Data extracted from a collection
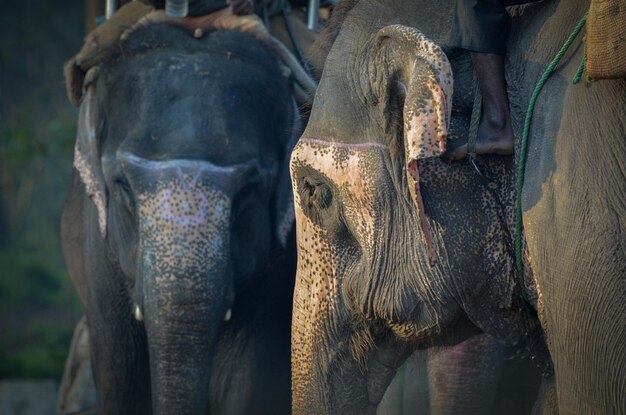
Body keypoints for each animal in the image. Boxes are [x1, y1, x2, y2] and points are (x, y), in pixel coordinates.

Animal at [59, 17, 300, 415]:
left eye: (249, 189)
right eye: (123, 185)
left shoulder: (281, 257)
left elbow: (246, 386)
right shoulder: (101, 249)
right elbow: (122, 384)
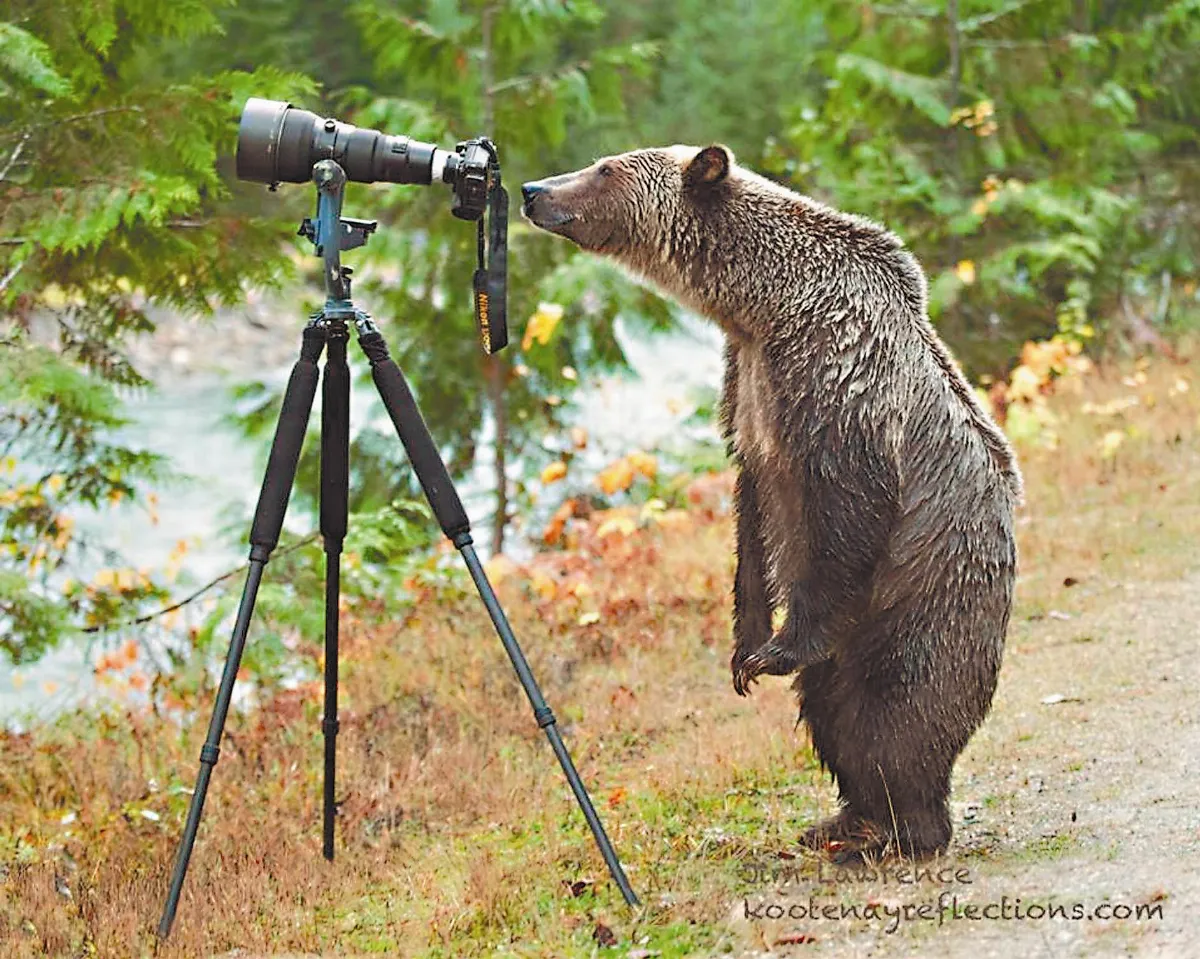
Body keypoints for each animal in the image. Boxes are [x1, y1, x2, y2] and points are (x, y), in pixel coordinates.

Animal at [521, 144, 1022, 860]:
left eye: (606, 169)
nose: (534, 190)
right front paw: (746, 649)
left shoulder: (836, 380)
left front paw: (775, 650)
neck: (764, 308)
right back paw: (845, 820)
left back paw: (903, 828)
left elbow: (846, 509)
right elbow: (751, 515)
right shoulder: (747, 387)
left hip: (925, 599)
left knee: (895, 712)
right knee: (831, 712)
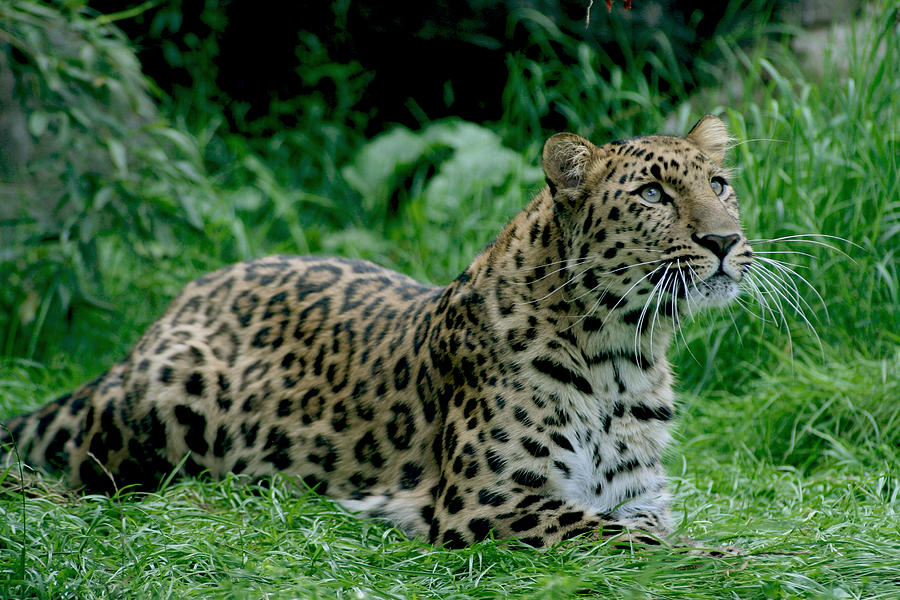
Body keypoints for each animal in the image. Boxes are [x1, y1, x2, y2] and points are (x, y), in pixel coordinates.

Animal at [1, 115, 752, 552]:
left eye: (719, 184)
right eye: (652, 195)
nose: (723, 241)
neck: (626, 351)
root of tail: (175, 304)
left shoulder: (640, 498)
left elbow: (640, 532)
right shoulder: (493, 502)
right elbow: (630, 542)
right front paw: (726, 562)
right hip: (168, 392)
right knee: (90, 474)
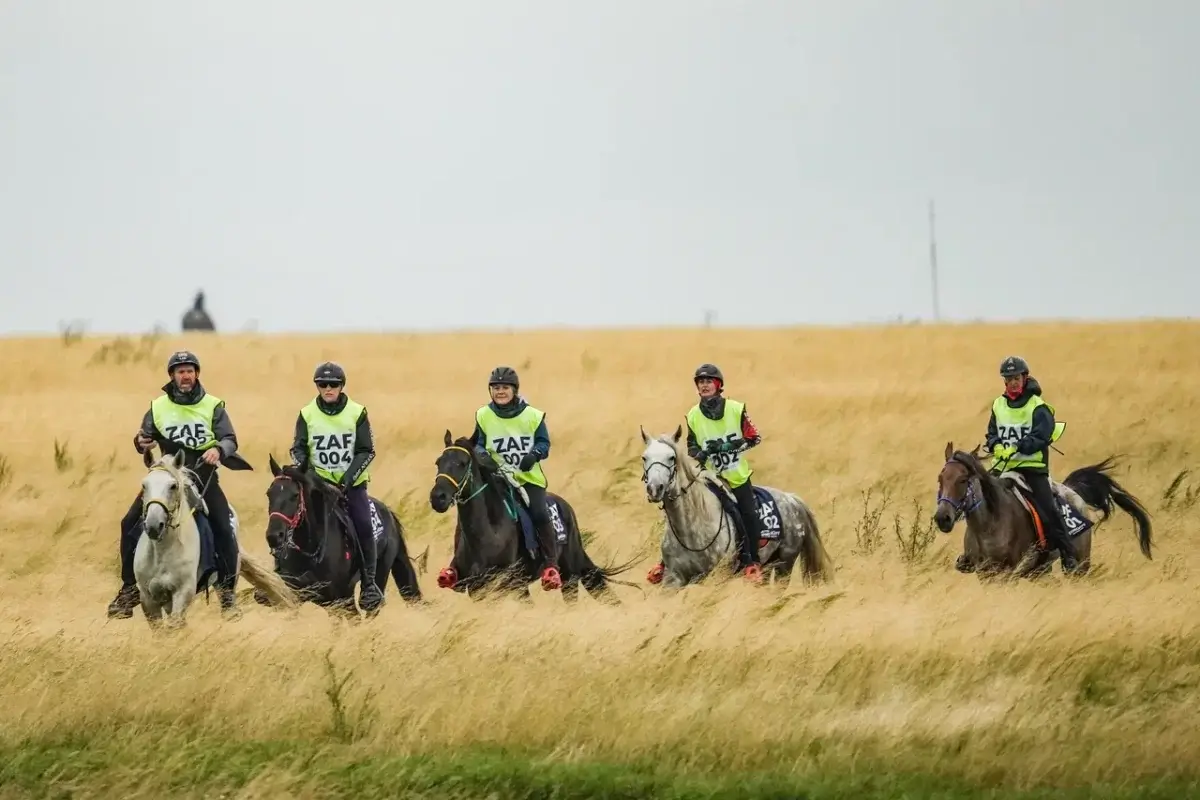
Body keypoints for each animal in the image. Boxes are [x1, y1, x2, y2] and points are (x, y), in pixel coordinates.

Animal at [133, 453, 295, 628]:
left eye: (173, 486)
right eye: (144, 485)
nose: (154, 525)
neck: (163, 552)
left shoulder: (182, 593)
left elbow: (175, 626)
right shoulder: (148, 599)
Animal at [259, 453, 427, 618]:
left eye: (295, 495)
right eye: (269, 494)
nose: (274, 536)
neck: (311, 549)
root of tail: (389, 514)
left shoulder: (340, 598)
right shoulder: (297, 595)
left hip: (379, 573)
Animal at [427, 434, 643, 604]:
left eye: (462, 463)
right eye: (438, 462)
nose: (438, 497)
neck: (490, 534)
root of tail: (567, 507)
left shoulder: (514, 585)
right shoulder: (477, 589)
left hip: (569, 575)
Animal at [638, 424, 835, 587]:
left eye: (671, 457)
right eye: (644, 458)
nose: (655, 488)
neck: (690, 528)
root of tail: (793, 499)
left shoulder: (716, 577)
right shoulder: (673, 579)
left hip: (785, 563)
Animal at [931, 441, 1147, 578]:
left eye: (963, 480)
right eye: (940, 479)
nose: (943, 518)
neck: (988, 526)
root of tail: (1072, 491)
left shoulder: (1006, 574)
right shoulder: (985, 574)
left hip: (1080, 564)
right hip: (1040, 569)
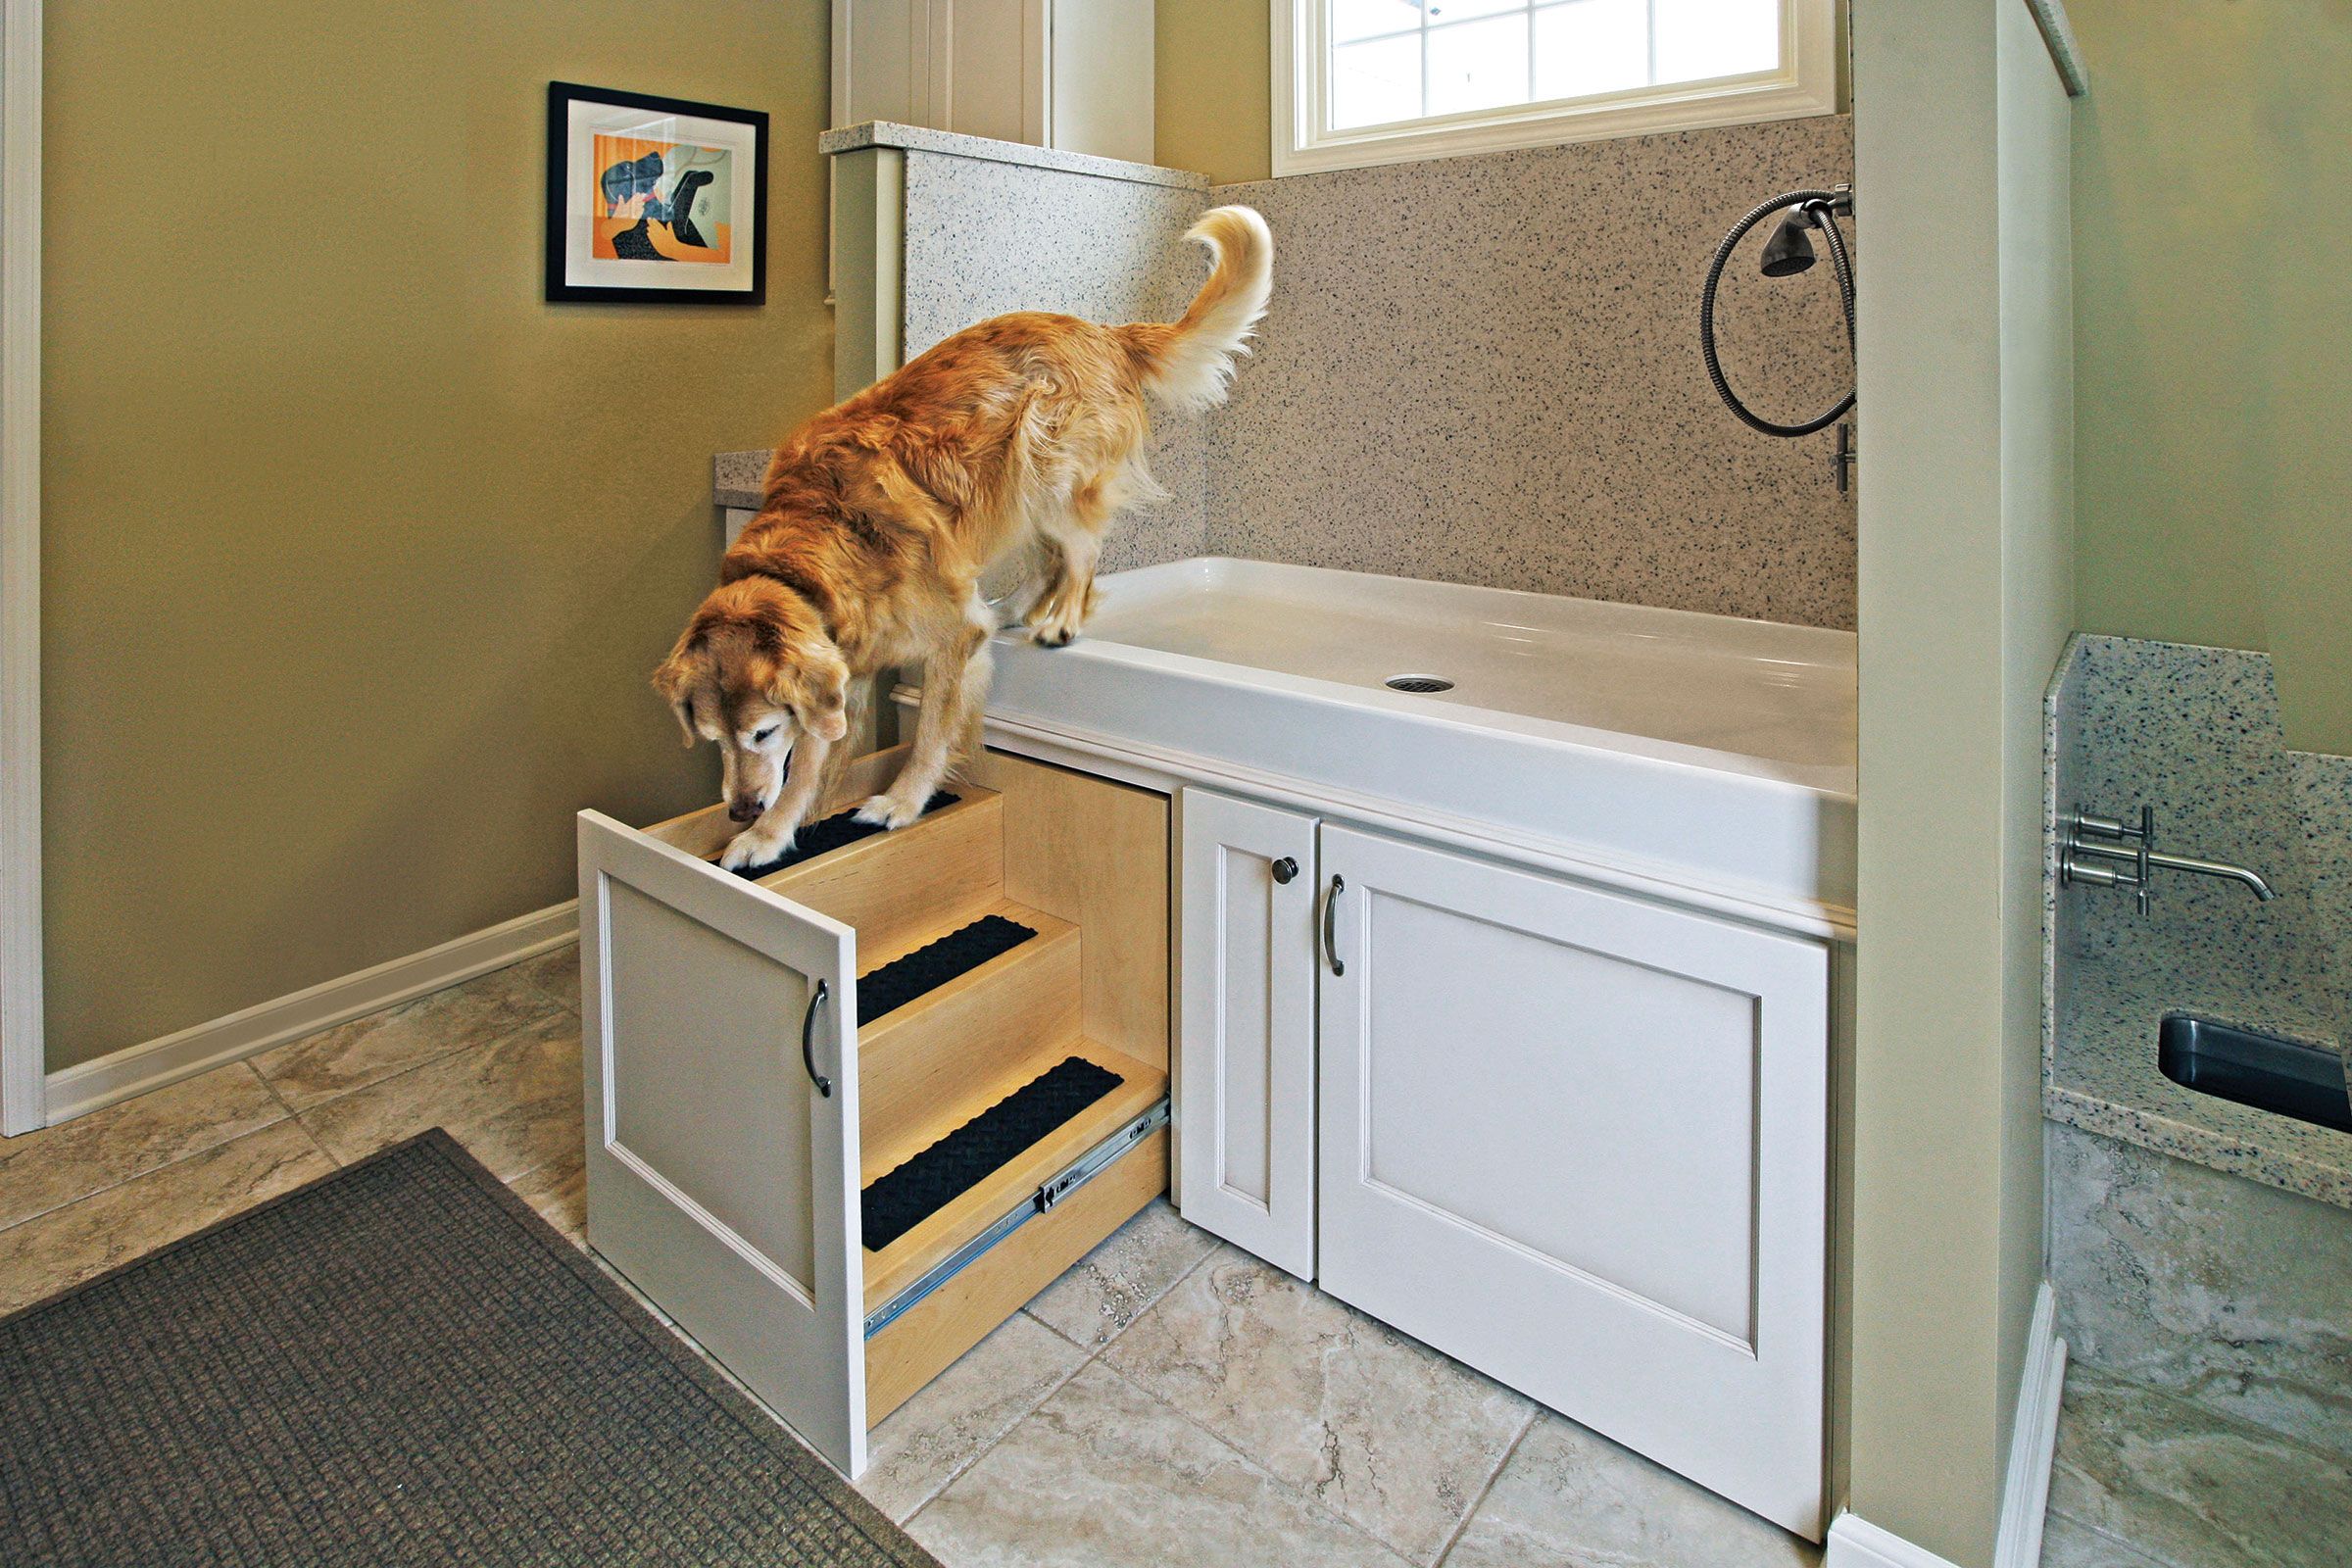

_ACTIVITY_
All lines above from the one with "nose: (438, 497)" to the one with "left shoulder: (716, 577)", inclusive, should be copied exactly, and no other lines.

_SOLUTION FOR THIS EXERCISE_
nose: (438, 497)
neck: (490, 534)
root of tail: (567, 507)
left shoulder: (514, 585)
right shoulder: (477, 589)
left hip: (569, 575)
Animal at [638, 424, 835, 587]:
left eye: (671, 457)
right eye: (644, 458)
nose: (655, 488)
neck: (690, 528)
root of tail: (793, 499)
left shoulder: (716, 577)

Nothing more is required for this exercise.